Positioning is an important part of any marketing campaign, because, well, the more you know about your customer’s needs, desires, and expectations, the better you can position your product to meet these needs. Unfortunately, a lot of digital marketing focuses heavily on product specs and features, which only serve to highlight these physical qualities and fail to consider the needs and desires of the customer who will ultimately bear the consequences of such a purchase.

Branding

One of the most important aspects of any product’s marketing is brand management. And what is brand management? Well, to put it plainly, brand management is nothing more than ensuring that everything from your logo and website to the packaging of your product mirrors a clear and consistent brand strategy. This includes everything from your product’s description and keywords to the way you present yourself on social media.

In the case of physical products, you might want to consider things like product placement (where you integrate or position your product in relation to other products, such as a retail store). But you don’t have to; you have a whole digital landscape at your fingertips, and you can position your product anywhere. Even better, you can use many different platforms to reach the right audience, all while maintaining brand consistency.

Channels

So, you’ve got your product, your audience, and you’re ready to spread the word. The next step is to identify the channels through which you’ll disseminate your message. Channels are simply the means through which you’ll reach your audience. In the case of marketing an online course, these channels include the traditional print media, like magazines and newspapers, as well as newer avenues like YouTube, Twitter, and Instagram.

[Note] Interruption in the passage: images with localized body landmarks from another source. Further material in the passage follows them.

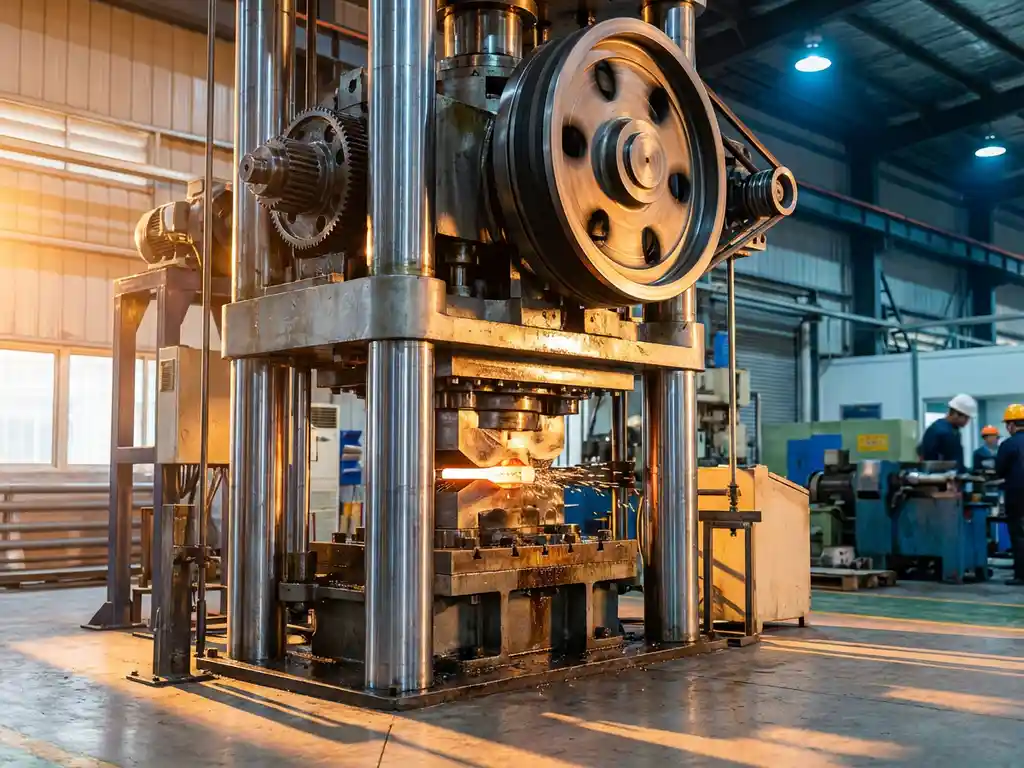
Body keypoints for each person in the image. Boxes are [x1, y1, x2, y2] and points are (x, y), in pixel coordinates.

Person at [996, 403, 1024, 586]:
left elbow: (999, 470)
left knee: (1019, 534)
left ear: (1011, 425)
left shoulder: (1008, 444)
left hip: (1017, 495)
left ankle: (1021, 575)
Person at [917, 393, 977, 472]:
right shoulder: (943, 432)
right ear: (955, 414)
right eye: (966, 418)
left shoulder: (952, 430)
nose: (967, 422)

The important thing to keep in mind here is that you’re not limiting yourself to one platform. You’re not bound to any particular social media channel, and you’re not restricted to using traditional print media to reach your audience. So, in many ways, this step is the most important part of any marketing plan. You want to ensure that you’ve considered all the available avenues and channels, and made the right decision about which ones to use.

Creative

Finally, we come to the creative part of the equation. This is where you plug all the tech and marketing jargon into a a beautiful piece of copy that will resonate with your audience. Copywriting is a specialty within the field of marketing that involves crafting words and phrases to encourage consumers to action. So, in a nutshell, copywriting is everything that you need to write to prospects and current customers in order to convince them to buy or rent your product or service.

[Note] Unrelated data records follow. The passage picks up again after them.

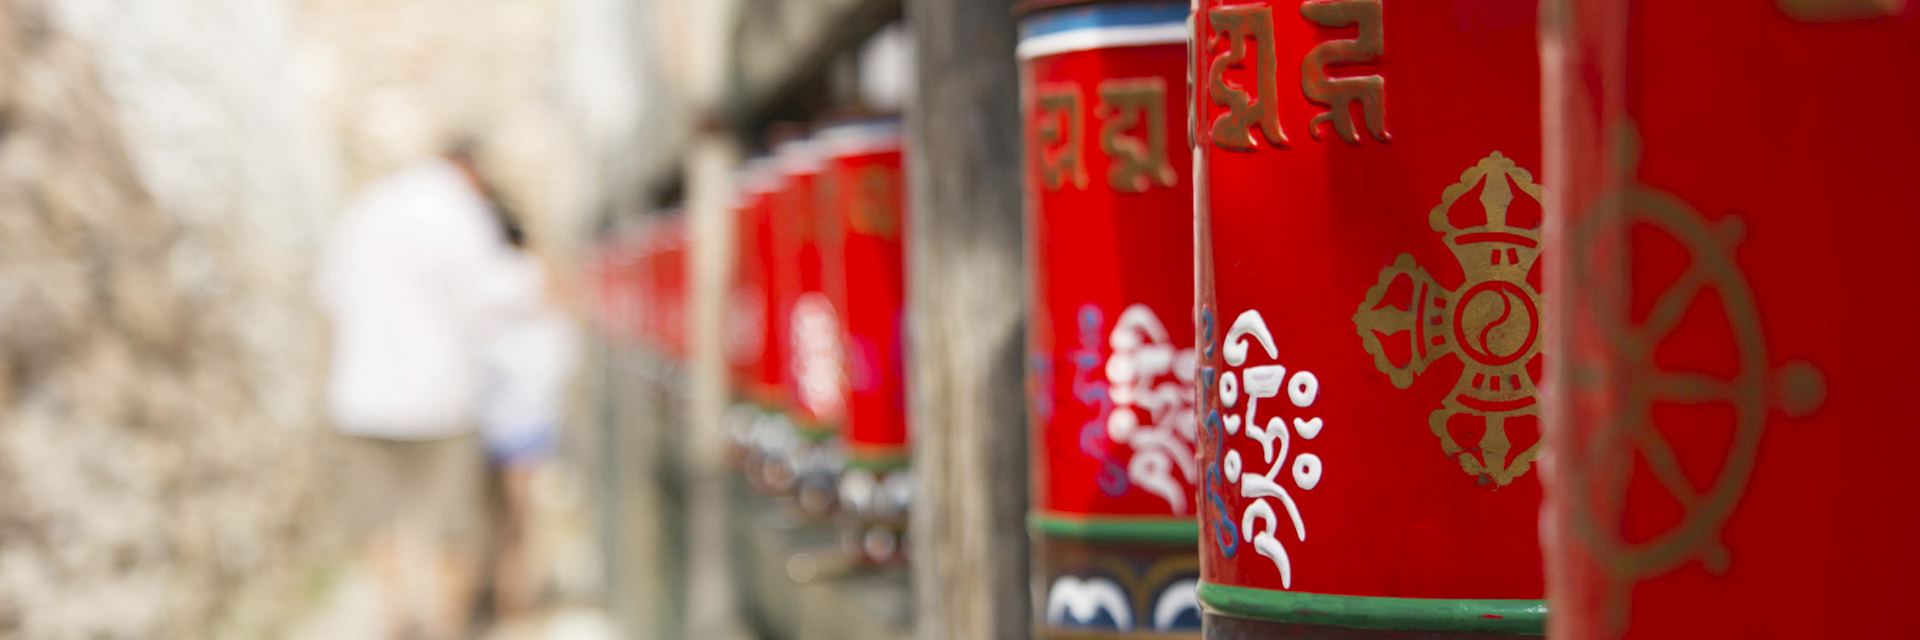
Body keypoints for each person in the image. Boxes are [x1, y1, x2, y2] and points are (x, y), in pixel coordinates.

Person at [315, 141, 539, 640]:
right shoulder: (462, 213)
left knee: (379, 521)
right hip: (443, 394)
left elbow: (330, 297)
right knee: (455, 528)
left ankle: (395, 618)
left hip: (361, 392)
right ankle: (445, 625)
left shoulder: (365, 208)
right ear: (472, 171)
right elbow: (493, 303)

In the case of physical products, the copy might involve product specifics, including bullet points, descriptive copy, and maybe even a little bit of explanatory text. But, in the case of digital products, the copy is often more strictly concerned with driving action. So, instead of mentioning your product by name, you might write about a problem that your product solves. Or, you might write in a blog post about how to use your product. Or, you might just send a silent vibration message to your audience, with no words at all.

The important thing to keep in mind here is that this step is about creating beautiful, persuasive messages that will get people to convert or take action. And to be fully effective, these messages need to match the demographics of your audience. So, in many ways, this is a form of marketing that is contextual and highly targeted.

With these five elements of marketing a product in mind, you’re bound to succeed. Of course, you need to remember that this marketing plan will require you to execute, evolve, and adjust as necessary over time. But, at the very least, you’ll be able to launch a multi-faceted, data-driven marketing campaign that will serve to drive growth for your branded product and brand over time.